#### The task:
The number of lines holding "camera" in the listing below is all you should give.

#### Information given:
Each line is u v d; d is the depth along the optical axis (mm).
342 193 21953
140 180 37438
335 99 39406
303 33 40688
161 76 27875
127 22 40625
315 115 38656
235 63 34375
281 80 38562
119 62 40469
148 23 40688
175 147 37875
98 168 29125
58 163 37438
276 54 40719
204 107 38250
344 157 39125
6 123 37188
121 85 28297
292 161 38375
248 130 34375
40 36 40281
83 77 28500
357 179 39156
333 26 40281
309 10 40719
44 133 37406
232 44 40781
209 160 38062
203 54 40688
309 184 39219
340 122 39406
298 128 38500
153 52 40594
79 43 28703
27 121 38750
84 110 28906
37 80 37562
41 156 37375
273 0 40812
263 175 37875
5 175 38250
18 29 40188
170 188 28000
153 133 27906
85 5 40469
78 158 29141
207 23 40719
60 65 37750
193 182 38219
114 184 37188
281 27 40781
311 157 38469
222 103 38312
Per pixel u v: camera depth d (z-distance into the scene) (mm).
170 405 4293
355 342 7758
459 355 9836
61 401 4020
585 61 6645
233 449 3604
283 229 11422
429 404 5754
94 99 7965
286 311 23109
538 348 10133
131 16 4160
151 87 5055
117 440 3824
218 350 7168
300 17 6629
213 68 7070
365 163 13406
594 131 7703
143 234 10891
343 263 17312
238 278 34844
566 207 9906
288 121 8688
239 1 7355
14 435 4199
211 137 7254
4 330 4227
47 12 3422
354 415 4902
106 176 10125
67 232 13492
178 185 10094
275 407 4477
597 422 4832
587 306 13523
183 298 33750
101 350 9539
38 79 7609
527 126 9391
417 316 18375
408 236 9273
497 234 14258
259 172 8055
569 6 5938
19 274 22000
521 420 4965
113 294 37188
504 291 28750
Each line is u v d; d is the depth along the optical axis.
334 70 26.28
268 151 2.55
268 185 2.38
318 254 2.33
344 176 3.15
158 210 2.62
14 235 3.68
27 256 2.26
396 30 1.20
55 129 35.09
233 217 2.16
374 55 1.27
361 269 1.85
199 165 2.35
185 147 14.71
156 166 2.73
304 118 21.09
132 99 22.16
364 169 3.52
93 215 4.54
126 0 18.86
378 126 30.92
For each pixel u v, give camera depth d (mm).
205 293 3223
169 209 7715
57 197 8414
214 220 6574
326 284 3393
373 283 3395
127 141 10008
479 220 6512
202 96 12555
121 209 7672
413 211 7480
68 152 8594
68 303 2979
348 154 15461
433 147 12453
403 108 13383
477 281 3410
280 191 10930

#### Task response:
2